Task details:
Where a line in the records below includes "рождения", pull that line out.

[Dataset items]
# # #
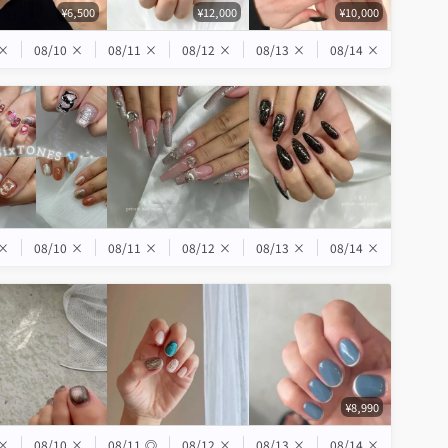
¥6,500
¥12,000
¥10,000
×
08/10
×
08/11
×
08/12
×
08/13
×
08/14
×
×
08/10
×
08/11
×
08/12
×
08/13
×
08/14
×
¥8,990
×
08/10
×
08/11
◎
08/12
×
08/13
×
08/14
×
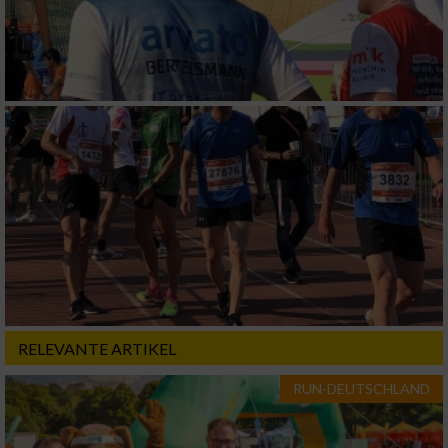
RELEVANTE ARTIKEL
RUN-DEUTSCHLAND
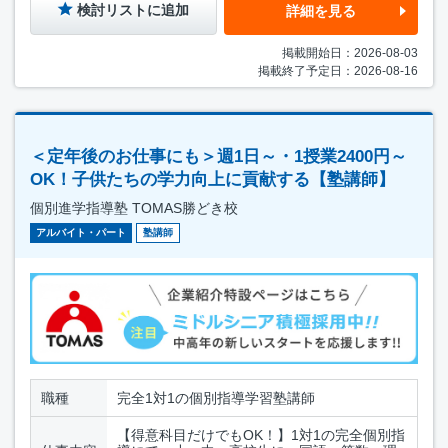
検討リストに追加
詳細を見る
掲載開始日：2026-08-03
掲載終了予定日：2026-08-16
＜定年後のお仕事にも＞週1日～・1授業2400円～
OK！子供たちの学力向上に貢献する【塾講師】
個別進学指導塾 TOMAS勝どき校
アルバイト・パート
塾講師
職種
完全1対1の個別指導学習塾講師
【得意科目だけでもOK！】1対1の完全個別指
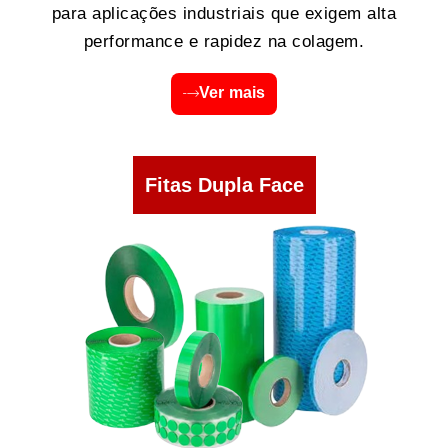
para aplicações industriais que exigem alta
performance e rapidez na colagem.
Ver mais
Fitas Dupla Face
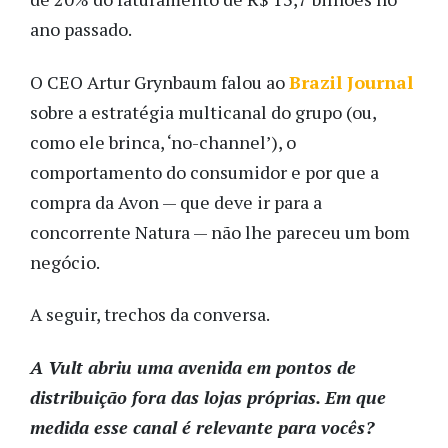
ano passado.
O CEO Artur Grynbaum falou ao
Brazil Journal
sobre a estratégia multicanal do grupo (ou,
como ele brinca, ‘no-channel’), o
comportamento do consumidor e por que a
compra da Avon — que deve ir para a
concorrente Natura — não lhe pareceu um bom
negócio.
A seguir, trechos da conversa.
A Vult abriu uma avenida em pontos de
distribuição fora das lojas próprias. Em que
medida esse canal é relevante para vocês?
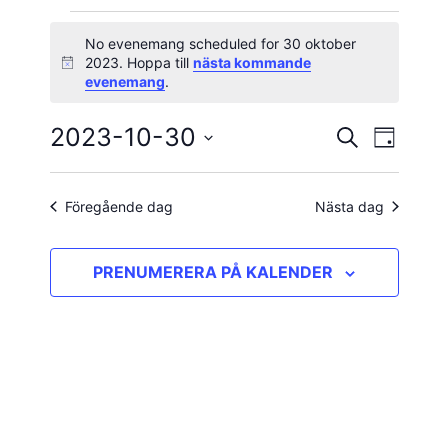
Evenemang
No evenemang scheduled for 30 oktober
2023. Hoppa till
nästa kommande
Notis
för
evenemang
.
30
2023-10-30
Evene
Evenema
SÖK
DAG
vynavig
Välj
oktober
Search
datum.
and
Föregående dag
Nästa dag
2023
Views
PRENUMERERA PÅ KALENDER
Navigatio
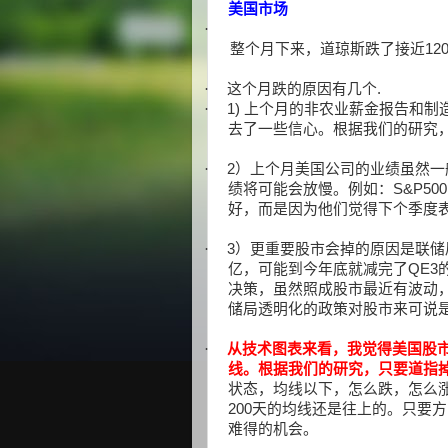
美国市场
·
整个月下来，道琼斯跌了接近
12
·
这个月跌的原因有几个
.
·
1)
上个月的非农业薪金报告和制
去了一些信心。根据我们的研究
·
2
）上个月美国公司的业绩虽然一
绩将可能会放慢。例如：
S&P500
好，而是因为他们觉得下个季度
·
3
）更重要股市会掉的原因是联储
亿，可能到今年底就减完了
QE3
决策，虽然照成股市最近有波动
储局透明化的政策对股市来可说
·
从技术图表来看，我觉得美国股
线。根据我们的研究，只要道指
状态，均线以下，怎么跌，怎么
200
天的均线还是往上的。只要方
难得的机会。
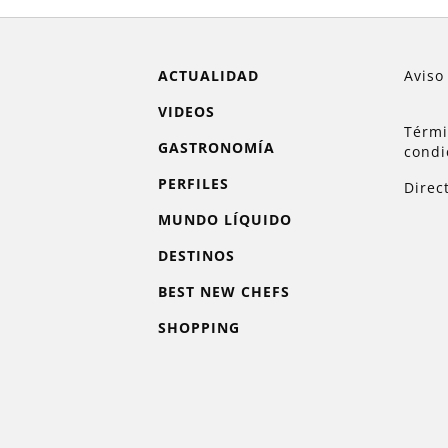
ACTUALIDAD
Aviso
VIDEOS
Térmi
GASTRONOMÍA
condi
PERFILES
Direc
MUNDO LÍQUIDO
DESTINOS
BEST NEW CHEFS
SHOPPING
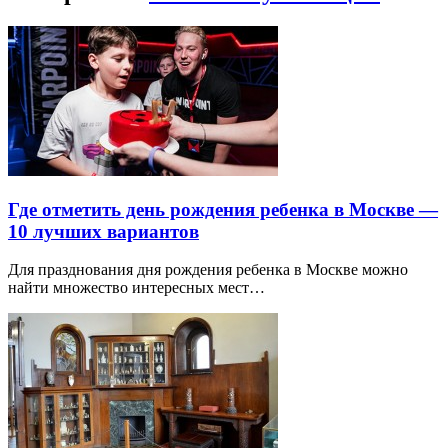
Где отметить день рождения ребенка в Москве —
10 лучших вариантов
Для празднования дня рождения ребенка в Москве можно
найти множество интересных мест…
# # #
Task result:
Где отметить день рождения ребенка в Москве —
Для празднования дня рождения ребенка в Москве можно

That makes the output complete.